**TASK DATA:**

"""

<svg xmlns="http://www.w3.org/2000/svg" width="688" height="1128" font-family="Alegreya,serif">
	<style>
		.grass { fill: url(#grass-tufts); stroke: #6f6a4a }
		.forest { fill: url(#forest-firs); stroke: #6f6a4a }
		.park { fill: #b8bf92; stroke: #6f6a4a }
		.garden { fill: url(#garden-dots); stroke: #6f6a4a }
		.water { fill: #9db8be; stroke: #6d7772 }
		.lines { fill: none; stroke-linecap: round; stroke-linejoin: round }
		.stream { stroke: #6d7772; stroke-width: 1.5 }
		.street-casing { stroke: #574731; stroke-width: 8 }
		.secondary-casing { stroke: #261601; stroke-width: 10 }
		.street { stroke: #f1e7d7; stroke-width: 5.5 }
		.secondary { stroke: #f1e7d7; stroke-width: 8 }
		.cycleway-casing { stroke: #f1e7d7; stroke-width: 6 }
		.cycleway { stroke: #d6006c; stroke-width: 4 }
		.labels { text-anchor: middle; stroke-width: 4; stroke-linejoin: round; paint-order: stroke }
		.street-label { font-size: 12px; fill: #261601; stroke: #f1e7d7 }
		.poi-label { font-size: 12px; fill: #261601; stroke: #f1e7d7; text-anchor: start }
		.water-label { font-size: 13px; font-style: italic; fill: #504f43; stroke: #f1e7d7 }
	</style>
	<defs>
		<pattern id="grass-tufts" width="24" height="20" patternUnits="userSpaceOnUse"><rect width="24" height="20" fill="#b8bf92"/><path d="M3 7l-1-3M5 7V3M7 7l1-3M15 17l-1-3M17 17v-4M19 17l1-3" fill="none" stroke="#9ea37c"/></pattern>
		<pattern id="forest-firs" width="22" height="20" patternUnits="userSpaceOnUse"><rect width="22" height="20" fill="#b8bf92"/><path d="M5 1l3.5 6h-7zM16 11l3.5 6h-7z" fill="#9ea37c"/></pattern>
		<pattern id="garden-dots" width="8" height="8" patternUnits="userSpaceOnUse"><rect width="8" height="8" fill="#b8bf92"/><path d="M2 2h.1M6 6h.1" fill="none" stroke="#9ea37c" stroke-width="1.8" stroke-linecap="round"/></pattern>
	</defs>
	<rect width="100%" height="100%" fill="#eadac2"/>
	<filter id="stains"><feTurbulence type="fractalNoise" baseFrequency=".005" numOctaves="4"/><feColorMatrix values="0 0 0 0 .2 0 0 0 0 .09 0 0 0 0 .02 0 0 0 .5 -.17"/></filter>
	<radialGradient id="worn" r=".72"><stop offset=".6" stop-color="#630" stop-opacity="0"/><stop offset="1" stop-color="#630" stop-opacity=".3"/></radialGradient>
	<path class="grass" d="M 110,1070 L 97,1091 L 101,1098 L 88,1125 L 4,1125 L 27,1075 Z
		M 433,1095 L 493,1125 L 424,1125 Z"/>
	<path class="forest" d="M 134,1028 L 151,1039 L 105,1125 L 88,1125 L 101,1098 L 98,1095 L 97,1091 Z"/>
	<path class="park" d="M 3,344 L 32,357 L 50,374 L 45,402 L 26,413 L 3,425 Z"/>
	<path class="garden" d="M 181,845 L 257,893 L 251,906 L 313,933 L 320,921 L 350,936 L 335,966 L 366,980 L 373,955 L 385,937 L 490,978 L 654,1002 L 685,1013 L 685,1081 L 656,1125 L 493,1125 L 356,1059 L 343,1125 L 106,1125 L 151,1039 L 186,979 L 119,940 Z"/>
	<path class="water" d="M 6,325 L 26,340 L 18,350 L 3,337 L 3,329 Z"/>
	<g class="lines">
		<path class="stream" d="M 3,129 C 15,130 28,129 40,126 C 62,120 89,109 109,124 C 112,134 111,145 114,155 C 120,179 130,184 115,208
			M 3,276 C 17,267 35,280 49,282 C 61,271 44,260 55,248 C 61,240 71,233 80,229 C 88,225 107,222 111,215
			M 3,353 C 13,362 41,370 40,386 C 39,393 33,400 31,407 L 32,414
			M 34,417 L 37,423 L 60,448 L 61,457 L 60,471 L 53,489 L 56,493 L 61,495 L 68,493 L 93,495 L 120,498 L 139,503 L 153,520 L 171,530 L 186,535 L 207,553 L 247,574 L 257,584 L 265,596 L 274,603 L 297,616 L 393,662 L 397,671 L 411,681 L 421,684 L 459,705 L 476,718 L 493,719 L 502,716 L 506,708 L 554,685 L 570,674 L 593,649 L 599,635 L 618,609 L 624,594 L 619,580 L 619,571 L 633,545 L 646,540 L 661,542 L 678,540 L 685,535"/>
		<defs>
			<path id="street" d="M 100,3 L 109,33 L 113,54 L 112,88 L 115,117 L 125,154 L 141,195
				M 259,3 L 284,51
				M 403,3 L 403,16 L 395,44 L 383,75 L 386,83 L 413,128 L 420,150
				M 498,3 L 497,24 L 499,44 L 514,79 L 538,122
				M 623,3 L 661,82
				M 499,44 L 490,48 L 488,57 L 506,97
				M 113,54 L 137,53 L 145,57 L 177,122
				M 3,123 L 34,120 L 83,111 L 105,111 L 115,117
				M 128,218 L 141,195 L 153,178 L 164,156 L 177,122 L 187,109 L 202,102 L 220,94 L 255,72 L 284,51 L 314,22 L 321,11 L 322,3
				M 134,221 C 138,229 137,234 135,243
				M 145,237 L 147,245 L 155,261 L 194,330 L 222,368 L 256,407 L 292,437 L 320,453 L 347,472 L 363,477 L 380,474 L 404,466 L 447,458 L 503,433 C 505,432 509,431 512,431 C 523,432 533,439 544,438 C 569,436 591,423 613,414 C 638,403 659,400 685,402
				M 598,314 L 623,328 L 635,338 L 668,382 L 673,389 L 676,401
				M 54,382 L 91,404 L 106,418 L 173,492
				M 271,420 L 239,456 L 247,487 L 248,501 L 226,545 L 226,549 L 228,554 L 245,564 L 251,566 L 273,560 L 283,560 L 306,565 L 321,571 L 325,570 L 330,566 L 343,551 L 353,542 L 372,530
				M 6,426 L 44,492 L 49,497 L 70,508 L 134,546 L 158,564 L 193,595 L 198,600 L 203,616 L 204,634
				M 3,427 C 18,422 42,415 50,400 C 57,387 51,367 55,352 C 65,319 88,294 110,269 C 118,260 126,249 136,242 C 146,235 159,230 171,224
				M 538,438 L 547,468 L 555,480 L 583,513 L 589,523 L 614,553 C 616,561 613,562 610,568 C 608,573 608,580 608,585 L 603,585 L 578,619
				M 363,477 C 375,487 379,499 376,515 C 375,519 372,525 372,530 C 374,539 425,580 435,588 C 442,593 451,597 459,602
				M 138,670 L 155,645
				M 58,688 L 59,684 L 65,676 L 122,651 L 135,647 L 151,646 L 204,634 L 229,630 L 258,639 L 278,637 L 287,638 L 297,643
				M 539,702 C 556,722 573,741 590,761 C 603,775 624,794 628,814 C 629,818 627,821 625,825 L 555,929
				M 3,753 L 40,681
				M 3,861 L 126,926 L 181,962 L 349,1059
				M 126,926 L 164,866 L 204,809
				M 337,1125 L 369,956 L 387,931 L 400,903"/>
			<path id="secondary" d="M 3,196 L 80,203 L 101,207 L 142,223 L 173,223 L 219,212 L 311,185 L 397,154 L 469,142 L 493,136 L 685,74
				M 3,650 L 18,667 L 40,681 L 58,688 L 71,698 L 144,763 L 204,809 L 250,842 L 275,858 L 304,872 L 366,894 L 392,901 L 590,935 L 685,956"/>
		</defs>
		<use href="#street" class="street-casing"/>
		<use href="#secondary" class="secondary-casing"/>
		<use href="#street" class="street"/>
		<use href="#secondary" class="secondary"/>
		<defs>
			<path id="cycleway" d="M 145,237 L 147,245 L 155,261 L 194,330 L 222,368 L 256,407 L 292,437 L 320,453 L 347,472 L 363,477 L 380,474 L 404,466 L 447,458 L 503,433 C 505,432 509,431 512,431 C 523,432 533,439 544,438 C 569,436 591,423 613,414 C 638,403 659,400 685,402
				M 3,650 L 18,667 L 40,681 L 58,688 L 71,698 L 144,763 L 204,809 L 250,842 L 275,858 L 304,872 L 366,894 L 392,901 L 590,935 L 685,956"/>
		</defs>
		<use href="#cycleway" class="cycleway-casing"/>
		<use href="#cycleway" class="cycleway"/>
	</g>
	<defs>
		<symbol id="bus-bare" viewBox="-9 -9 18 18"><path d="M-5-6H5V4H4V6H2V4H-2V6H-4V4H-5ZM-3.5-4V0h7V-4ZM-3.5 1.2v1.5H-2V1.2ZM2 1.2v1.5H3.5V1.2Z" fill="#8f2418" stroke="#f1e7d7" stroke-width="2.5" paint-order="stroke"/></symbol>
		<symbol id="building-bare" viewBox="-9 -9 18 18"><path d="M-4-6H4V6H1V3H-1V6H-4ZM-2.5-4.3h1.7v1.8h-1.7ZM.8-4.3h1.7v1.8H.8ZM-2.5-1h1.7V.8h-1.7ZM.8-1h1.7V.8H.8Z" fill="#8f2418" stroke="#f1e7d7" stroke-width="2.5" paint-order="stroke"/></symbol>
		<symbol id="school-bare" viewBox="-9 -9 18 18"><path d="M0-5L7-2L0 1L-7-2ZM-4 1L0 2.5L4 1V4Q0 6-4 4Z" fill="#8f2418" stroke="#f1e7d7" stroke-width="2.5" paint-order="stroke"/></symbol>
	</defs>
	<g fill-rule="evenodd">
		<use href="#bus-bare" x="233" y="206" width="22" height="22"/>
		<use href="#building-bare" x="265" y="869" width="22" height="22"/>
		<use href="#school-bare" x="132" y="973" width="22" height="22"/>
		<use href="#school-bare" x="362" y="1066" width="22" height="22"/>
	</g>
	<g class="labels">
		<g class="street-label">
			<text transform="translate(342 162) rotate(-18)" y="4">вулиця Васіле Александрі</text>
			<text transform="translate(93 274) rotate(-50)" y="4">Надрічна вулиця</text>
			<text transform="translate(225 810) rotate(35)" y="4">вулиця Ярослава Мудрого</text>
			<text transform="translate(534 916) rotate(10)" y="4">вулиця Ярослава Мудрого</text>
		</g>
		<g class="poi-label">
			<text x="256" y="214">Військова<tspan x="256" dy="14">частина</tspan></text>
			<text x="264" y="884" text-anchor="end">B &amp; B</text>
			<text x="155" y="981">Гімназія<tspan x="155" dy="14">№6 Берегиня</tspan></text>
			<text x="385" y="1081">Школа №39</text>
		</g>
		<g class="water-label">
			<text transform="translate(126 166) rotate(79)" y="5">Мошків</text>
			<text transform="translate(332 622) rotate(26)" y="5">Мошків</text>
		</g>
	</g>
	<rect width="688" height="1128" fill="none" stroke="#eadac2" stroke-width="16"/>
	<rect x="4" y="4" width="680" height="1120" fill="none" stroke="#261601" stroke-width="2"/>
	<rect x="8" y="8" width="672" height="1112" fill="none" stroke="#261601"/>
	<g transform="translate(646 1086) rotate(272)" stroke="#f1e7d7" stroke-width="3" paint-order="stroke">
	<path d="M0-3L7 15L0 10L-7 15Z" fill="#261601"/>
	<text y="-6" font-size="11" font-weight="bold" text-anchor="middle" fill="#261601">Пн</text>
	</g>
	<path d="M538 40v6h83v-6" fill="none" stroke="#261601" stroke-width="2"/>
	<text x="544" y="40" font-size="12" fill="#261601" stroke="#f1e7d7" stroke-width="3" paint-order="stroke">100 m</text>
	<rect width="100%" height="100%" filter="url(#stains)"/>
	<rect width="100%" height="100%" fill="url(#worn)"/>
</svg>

"""

**EXERCISE PROMPT:**
Only the lines above from the one with "#574731; stroke-width: 8" through the one with "L 27,1075 Z" should be duplicated, character for character.

**RESPONSE AREA:**
		.street-casing { stroke: #574731; stroke-width: 8 }
		.secondary-casing { stroke: #261601; stroke-width: 10 }
		.street { stroke: #f1e7d7; stroke-width: 5.5 }
		.secondary { stroke: #f1e7d7; stroke-width: 8 }
		.cycleway-casing { stroke: #f1e7d7; stroke-width: 6 }
		.cycleway { stroke: #d6006c; stroke-width: 4 }
		.labels { text-anchor: middle; stroke-width: 4; stroke-linejoin: round; paint-order: stroke }
		.street-label { font-size: 12px; fill: #261601; stroke: #f1e7d7 }
		.poi-label { font-size: 12px; fill: #261601; stroke: #f1e7d7; text-anchor: start }
		.water-label { font-size: 13px; font-style: italic; fill: #504f43; stroke: #f1e7d7 }
	</style>
	<defs>
		<pattern id="grass-tufts" width="24" height="20" patternUnits="userSpaceOnUse"><rect width="24" height="20" fill="#b8bf92"/><path d="M3 7l-1-3M5 7V3M7 7l1-3M15 17l-1-3M17 17v-4M19 17l1-3" fill="none" stroke="#9ea37c"/></pattern>
		<pattern id="forest-firs" width="22" height="20" patternUnits="userSpaceOnUse"><rect width="22" height="20" fill="#b8bf92"/><path d="M5 1l3.5 6h-7zM16 11l3.5 6h-7z" fill="#9ea37c"/></pattern>
		<pattern id="garden-dots" width="8" height="8" patternUnits="userSpaceOnUse"><rect width="8" height="8" fill="#b8bf92"/><path d="M2 2h.1M6 6h.1" fill="none" stroke="#9ea37c" stroke-width="1.8" stroke-linecap="round"/></pattern>
	</defs>
	<rect width="100%" height="100%" fill="#eadac2"/>
	<filter id="stains"><feTurbulence type="fractalNoise" baseFrequency=".005" numOctaves="4"/><feColorMatrix values="0 0 0 0 .2 0 0 0 0 .09 0 0 0 0 .02 0 0 0 .5 -.17"/></filter>
	<radialGradient id="worn" r=".72"><stop offset=".6" stop-color="#630" stop-opacity="0"/><stop offset="1" stop-color="#630" stop-opacity=".3"/></radialGradient>
	<path class="grass" d="M 110,1070 L 97,1091 L 101,1098 L 88,1125 L 4,1125 L 27,1075 Z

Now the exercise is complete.